The exact number of civilians who might be killed in a given military action has never been defined (and any military lawyer would tell you that it would be naive to attempt to do so). But the guiding principle has always been, understandably, to minimize casualties. The greatest number of justifiable civilian deaths occurred in efforts to kill the highest value targets, with the number decreasing as the target became less important. It is generally understood – including within the aforementioned actions of the Israeli army itself – that the killing of pedestrians is not worth a single civilian life.

But the Israeli military’s use of lavender reportedly backfired in many ways. In the first weeks of the war, the military’s international law department pre-authorized the deaths of up to 15 civilians, even children, to eliminate any target tagged by the AI software—a number that would be unprecedented in Israeli operational procedure. One officer says the number went up and down over time – up when commanders felt not enough targets were being hit, and down when there was pressure (probably from the US) to keep civilian casualties to a minimum.

The exact number of civilians who may die in a military action has never been defined

Again, the guiding principle of proportionality is to move towards zero civilian deaths, based on a target value – not to modulate the number of acceptable civilian deaths to hit a certain amount of targets.

The idea that younger militants were targeted in their own homes with weapons of mass casualty (supposedly because it was the method most compatible with the way Israel’s surveillance system in Gaza operates) is particularly outrageous. If true, it would be proof that the Israeli military has not only ignored the possibility of civilian casualties, but has actually institutionalized the killing of civilians alongside younger militants in its standard operating procedures.
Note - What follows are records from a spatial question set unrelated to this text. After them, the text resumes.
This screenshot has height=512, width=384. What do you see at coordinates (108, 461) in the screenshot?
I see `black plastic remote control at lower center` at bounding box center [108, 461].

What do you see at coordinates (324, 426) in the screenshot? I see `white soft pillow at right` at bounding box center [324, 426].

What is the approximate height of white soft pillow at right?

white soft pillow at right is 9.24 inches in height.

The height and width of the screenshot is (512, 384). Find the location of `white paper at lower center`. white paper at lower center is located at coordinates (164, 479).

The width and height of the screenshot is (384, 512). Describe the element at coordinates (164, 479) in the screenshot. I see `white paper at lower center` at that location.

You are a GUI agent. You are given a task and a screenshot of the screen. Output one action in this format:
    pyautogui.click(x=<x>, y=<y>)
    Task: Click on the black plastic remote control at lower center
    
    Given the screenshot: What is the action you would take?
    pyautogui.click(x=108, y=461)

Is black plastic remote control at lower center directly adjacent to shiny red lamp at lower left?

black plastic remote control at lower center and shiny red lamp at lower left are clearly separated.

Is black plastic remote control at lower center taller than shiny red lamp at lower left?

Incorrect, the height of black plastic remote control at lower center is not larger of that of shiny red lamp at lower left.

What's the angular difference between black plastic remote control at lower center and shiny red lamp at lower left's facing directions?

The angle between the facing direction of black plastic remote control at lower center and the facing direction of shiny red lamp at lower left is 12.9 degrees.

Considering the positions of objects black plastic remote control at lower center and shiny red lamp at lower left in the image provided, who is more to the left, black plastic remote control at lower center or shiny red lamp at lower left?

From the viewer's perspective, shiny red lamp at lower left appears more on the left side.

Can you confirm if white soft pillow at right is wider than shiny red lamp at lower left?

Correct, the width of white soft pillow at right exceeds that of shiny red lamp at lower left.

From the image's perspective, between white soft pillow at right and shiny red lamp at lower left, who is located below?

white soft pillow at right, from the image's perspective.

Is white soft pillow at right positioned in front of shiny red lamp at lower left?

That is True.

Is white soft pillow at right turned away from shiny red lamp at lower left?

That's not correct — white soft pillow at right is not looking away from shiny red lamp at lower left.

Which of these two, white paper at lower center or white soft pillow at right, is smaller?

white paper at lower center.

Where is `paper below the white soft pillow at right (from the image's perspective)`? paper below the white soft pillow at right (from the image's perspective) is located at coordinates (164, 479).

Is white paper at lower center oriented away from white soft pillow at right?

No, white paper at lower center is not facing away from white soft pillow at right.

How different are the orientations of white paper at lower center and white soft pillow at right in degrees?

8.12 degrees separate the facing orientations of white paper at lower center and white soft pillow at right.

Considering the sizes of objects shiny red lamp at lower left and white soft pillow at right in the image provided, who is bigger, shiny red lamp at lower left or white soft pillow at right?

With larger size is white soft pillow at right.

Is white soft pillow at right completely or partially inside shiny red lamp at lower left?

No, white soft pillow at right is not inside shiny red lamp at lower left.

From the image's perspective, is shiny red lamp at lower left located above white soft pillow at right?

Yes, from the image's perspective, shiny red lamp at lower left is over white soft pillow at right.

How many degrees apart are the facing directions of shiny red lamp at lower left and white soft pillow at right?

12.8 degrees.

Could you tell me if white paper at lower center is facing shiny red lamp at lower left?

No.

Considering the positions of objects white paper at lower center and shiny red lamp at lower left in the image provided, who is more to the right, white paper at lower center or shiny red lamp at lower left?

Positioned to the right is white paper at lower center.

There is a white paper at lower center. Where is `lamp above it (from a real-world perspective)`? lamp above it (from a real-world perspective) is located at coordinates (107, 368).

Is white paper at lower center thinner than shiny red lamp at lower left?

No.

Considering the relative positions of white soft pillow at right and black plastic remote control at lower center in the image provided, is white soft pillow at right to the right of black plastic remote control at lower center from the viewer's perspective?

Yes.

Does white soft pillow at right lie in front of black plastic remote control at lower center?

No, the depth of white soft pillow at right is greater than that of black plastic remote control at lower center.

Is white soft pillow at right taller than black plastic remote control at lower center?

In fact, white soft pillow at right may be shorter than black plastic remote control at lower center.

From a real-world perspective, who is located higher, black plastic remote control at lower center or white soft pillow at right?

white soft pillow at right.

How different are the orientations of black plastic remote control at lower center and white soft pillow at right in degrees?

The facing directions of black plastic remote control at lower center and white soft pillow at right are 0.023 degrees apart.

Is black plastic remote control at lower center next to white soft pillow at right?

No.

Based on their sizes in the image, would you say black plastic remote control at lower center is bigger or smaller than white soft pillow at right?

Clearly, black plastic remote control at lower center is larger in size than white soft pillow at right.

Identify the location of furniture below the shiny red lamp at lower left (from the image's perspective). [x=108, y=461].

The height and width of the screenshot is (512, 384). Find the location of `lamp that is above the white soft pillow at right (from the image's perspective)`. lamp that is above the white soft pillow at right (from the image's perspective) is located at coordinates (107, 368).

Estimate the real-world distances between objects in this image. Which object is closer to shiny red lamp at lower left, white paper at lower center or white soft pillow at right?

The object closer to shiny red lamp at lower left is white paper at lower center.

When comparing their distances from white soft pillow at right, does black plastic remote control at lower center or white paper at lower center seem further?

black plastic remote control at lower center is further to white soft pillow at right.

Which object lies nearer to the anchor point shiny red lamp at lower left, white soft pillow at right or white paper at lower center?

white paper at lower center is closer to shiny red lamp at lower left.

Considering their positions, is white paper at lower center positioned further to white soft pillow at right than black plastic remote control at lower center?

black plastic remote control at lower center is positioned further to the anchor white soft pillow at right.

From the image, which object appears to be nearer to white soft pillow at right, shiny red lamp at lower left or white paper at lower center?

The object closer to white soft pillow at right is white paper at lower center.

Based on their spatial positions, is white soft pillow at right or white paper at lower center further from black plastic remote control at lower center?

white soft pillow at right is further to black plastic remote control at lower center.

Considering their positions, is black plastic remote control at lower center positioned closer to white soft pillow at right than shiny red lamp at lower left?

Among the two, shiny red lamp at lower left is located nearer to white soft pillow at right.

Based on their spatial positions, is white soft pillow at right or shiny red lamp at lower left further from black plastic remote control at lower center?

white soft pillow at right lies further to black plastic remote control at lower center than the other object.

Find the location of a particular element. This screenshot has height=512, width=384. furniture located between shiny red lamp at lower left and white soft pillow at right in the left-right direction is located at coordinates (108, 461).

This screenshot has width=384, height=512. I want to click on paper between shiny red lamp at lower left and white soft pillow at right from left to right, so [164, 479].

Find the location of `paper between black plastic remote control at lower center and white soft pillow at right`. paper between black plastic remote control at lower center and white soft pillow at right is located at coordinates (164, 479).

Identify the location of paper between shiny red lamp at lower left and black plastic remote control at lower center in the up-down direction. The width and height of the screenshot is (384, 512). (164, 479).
The manner in which lavender was allegedly used also fails the test of distinction and international law’s prohibition against “indiscriminate attacks” on multiple fronts. An indiscriminate attack, as defined in customary law, includes any attack that is “not directed at a specific military objective” or uses a method or means of warfare “such as to attack military objectives and civilians … without distinction.”

The +972 the report paints a vivid picture of a program that flouts those rules. This doesn’t just include using “Where’s Dad?” a system for deliberately jamming civilian homes into kill zones and subsequently dropping stupid bombs on them, but also occasionally lowering the viewership threshold to make the killing less discriminatory. Two sources in the report said Lavender was trained in part on data gathered from public sector employees in Gaza — such as civil protection workers like police, firefighters and rescue workers — increasing the likelihood that a civilian would receive a higher rating.

On top of that, sources state that before Lavender was deployed, his accuracy in identifying anyone who actually fit the parameters given to him was only 90 percent; one out of 10 evaluated persons did not meet the criteria at all. This was considered an acceptable margin of error.

Normal mitigation of that kind of margin goes back to human decision-making; you would expect people to double-check the target list and ensure that 10 percent becomes 0 percent, or at least as close to it as possible. But a claim that soldiers routinely conducted only brief checks — mostly to determine whether the target was male — would show that was not the case.

If human soldiers can kill civilians, either on purpose or by mistake, and machines can kill civilians within the margin of error, then does the difference matter?